İmamoğlu, Diploma Soruşturmasında İfade Verdi
İstanbul Büyükşehir Belediye (İBB) Başkanı Ekrem İmamoğlu, üniversite diplomasının sahte olduğu iddialarıyla ilgili başlatılan resmi belgede sahtecilik suçuna dair soruşturma kapsamında ifade vermek için adliyeye geldi. Savcılıkta ifade işlemi tamamlanan İmamoğlu, adliyeden ayrıldı.
İstanbul Cumhuriyet Başsavcılığı, İmamoğlu’nun lisans diplomasının sahte olduğuna dair gelen ihbarlar ve Yükseköğretim Kurulu tarafından hazırlanan raporda diplomasının sahte olduğuna dair tespitler doğrultusunda bir soruşturma yürütüyor.
26 Şubat’ta ifade vermesi için savcılığa çağrılan İmamoğlu, kamu görevi nedeniyle ifade veremeyeceğini belirterek mazeret dilekçesi sunmuştu.
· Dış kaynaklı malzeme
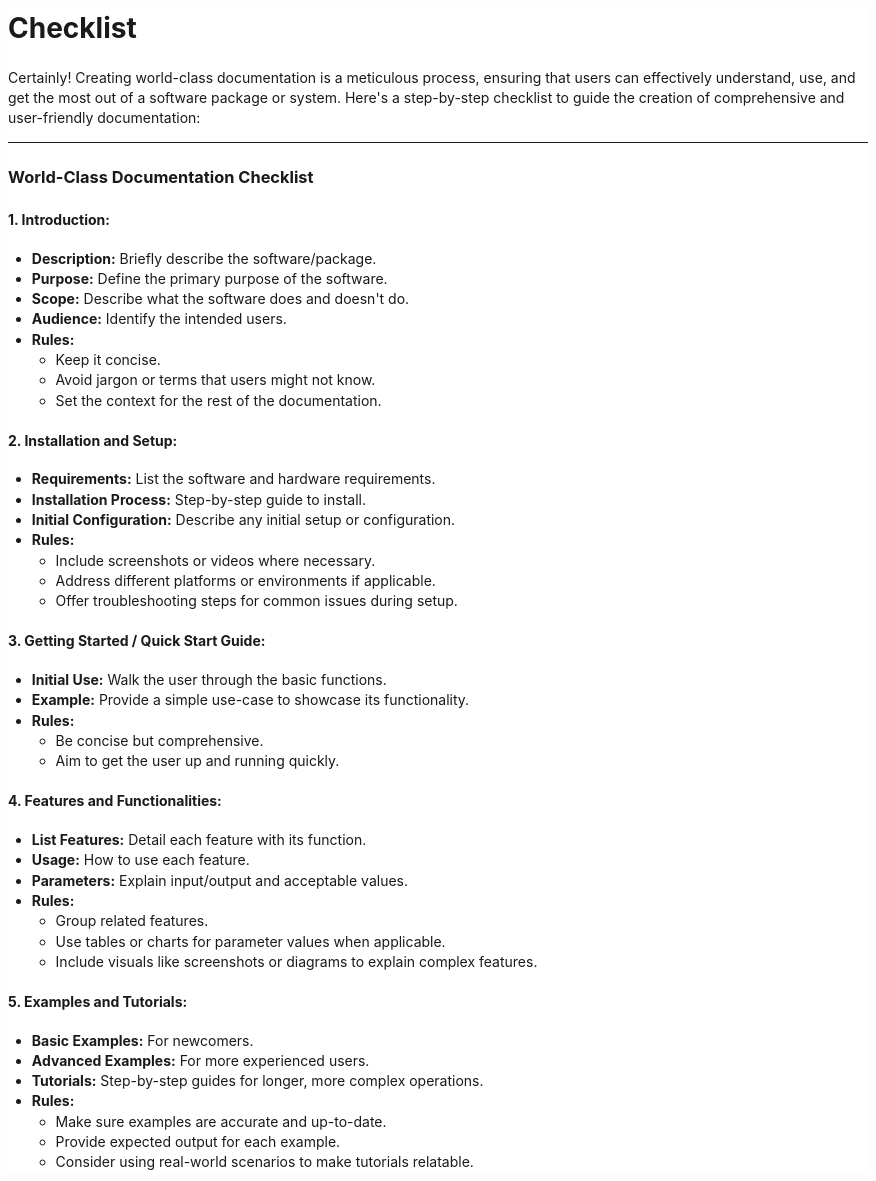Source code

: 
# Checklist
Certainly! Creating world-class documentation is a meticulous process, ensuring that users can effectively understand, use, and get the most out of a software package or system. Here's a step-by-step checklist to guide the creation of comprehensive and user-friendly documentation:

---

### World-Class Documentation Checklist

#### 1. **Introduction:**
   - **Description:** Briefly describe the software/package.
   - **Purpose:** Define the primary purpose of the software.
   - **Scope:** Describe what the software does and doesn't do.
   - **Audience:** Identify the intended users.
   - **Rules:**
     - Keep it concise.
     - Avoid jargon or terms that users might not know.
     - Set the context for the rest of the documentation.

#### 2. **Installation and Setup:**
   - **Requirements:** List the software and hardware requirements.
   - **Installation Process:** Step-by-step guide to install.
   - **Initial Configuration:** Describe any initial setup or configuration.
   - **Rules:**
     - Include screenshots or videos where necessary.
     - Address different platforms or environments if applicable.
     - Offer troubleshooting steps for common issues during setup.

#### 3. **Getting Started / Quick Start Guide:**
   - **Initial Use:** Walk the user through the basic functions.
   - **Example:** Provide a simple use-case to showcase its functionality.
   - **Rules:**
     - Be concise but comprehensive.
     - Aim to get the user up and running quickly.

#### 4. **Features and Functionalities:**
   - **List Features:** Detail each feature with its function.
   - **Usage:** How to use each feature.
   - **Parameters:** Explain input/output and acceptable values.
   - **Rules:**
     - Group related features.
     - Use tables or charts for parameter values when applicable.
     - Include visuals like screenshots or diagrams to explain complex features.

#### 5. **Examples and Tutorials:**
   - **Basic Examples:** For newcomers.
   - **Advanced Examples:** For more experienced users.
   - **Tutorials:** Step-by-step guides for longer, more complex operations.
   - **Rules:**
     - Make sure examples are accurate and up-to-date.
     - Provide expected output for each example.
     - Consider using real-world scenarios to make tutorials relatable.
Bugün, savcılığa ifade vermek üzere İstanbul Adalet Sarayı’na gelen İmamoğlu, ifade işleminin ardından adliyeden ayrıldı.
İFADESİ ORTAYA ÇIKTI
İmamoğlu’nun savcılıktaki ifadesi de kamuoyuna yansıdı. İBB Başkanı, ifadesinde şunları dile getirdi:
“Bugün burada bir savunma yapmam bekleniyorsa, bunu doğru bulmuyorum. Neyle suçlandığım dahi belli değil. Buraya, her ne olursa olsun hukuk devletine ve yargı makamlarına olan saygımdan dolayı geldim. Ancak saygım gereği verdiğim bu beyanların bir savunma amacı taşımadığını, şahsıma yöneltilen hukuksuzlukların kayda geçirilmesi için yapıldığını belirtmek istiyorum. Türkiye Cumhuriyeti bir hukuk devletidir. Hukukun üstünlüğü ilkesi gereği soruşturma süreçlerinin keyfilikten uzak, adil ve hukuka uygun bir şekilde yürütülmesi esastır. Son bir ay içinde üçüncü kez ifadeye çağrılmam, yürütülen sürecin hukuk devleti ilkeleriyle bağdaşmadığını açıkça göstermektedir. Hakkımda yürütülen bu sürecin niteliği ve zamanlaması da bu gerçeğin bir başka kanıtıdır.”
“Gerçeklerin çarpıtıldığı, belgelerin gizlendiği, kanun ve yönetmeliklerin görmezden gelindiği, hatta bugünün kanunlarının 35 yıl önceye işletilmeye çalışıldığı bir rapor hazırlanmış ve bu rapor esas alınarak hakkımda suçlama yöneltilmiştir. Oysa burada ifade vermesi gerekenler, o raporu hazırlayanlardır. Avukatlarım gerekli suç duyurularında bulunmuştur. Bu vesileyle, sizden de bu raporda sorumluluğu bulunan kişiler hakkında gereken yasal sürecin işletilmesini talep ediyorum. Demokratik meşruiyetini dört seçim zaferiyle ve 16 milyonluk bir şehrin iradesiyle pekiştirmiş bir belediye başkanını; hak yememiş, hakkını da yedirmemiş bir vatandaşı hukuki temelden yoksun ve mesnetsiz iddialarla suçlamak, hem hukuk devletini hem de halkın demokratik iradesine yönelik ağır bir haksızlıktır. Türkiye’nin bir hukuk devleti olması gerektiğine inanan herkesin bu konularda daha özenli davranması gerekmektedir. Türkiye’nin bir hukuk devleti olduğuna olan inancımı koruyarak, adaletin hukuk kurallarına uygun bir şekilde tecelli etmesi gerektiğini bir kez daha vurguluyorum. Suçlamayla alakalı başka söyleyecek hiçbir şeyim yoktur, avukatlarım hukuki açıdan gerekli açıklamaları yapacaktır.”